I have strong memories of seeing this teaser trailer playing many times in late 1988 and early 1989 at the Gallagher Theater in the Student Union at the University of Arizona. It was the first time I recall hearing of people paying full admission to a theater just to see the trailer.
(Side note: When I was a kid, we called these previews, not trailers. I know why they’re called trailers, as they used to run after the movie back in the old, old days. But why we still call them trailers when previews makes more sense eludes me. I can’t even remember when the term trailer came back into fashion.)
I was not yet much of a DC or Batman reader at that time, and therefore only tangentially aware of the controversy around casting Michael Keaton. So this trailer was really the first look anyone had at this movie and it sold it completely and totally.

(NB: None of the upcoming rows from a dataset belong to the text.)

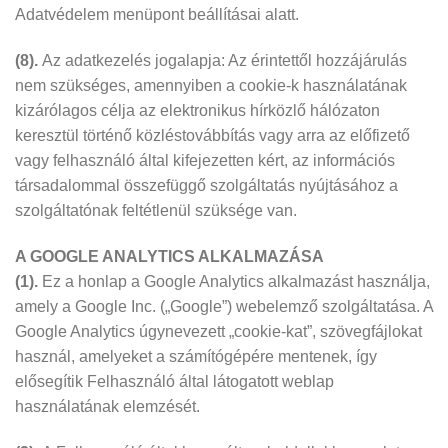
Adatvédelem menüpont beállításai alatt.
(8).
Az adatkezelés jogalapja: Az érintettől hozzájárulás
nem szükséges, amennyiben a cookie-k használatának
kizárólagos célja az elektronikus hírközlő hálózaton
keresztül történő közléstovábbítás vagy arra az előfizető
vagy felhasználó által kifejezetten kért, az információs
társadalommal összefüggő szolgáltatás nyújtásához a
szolgáltatónak feltétlenül szüksége van.
A GOOGLE ANALYTICS ALKALMAZÁSA
(1).
Ez a honlap a Google Analytics alkalmazást használja,
amely a Google Inc. („Google”) webelemző szolgáltatása. A
Google Analytics úgynevezett „cookie-kat”, szövegfájlokat
használ, amelyeket a számítógépére mentenek, így
elősegítik Felhasználó által látogatott weblap
használatának elemzését.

The importance this movie had at the time for comics is easy to underestimate in this day and age of the Marvel Cinematic Universe. But there was a time in the 1980s when comics fans knew the medium was full of storytelling gold while the general public still thought of comics as kid stuff and the Biff! Pow! Sock! of the Adam West series defined the idea of comic book adaptations. This was going to be the movie that got comics noticed! That proved to the world that they weren’t just kid stuff! And then everyone would flock to comics shops to get in on the hobby, making all those collectible issues the die-hards had been hoarding for years worth a literal fortune!
Some of that came true, some of it didn’t. But I still think this is one of the best uses of a teaser trailer in modern movie history.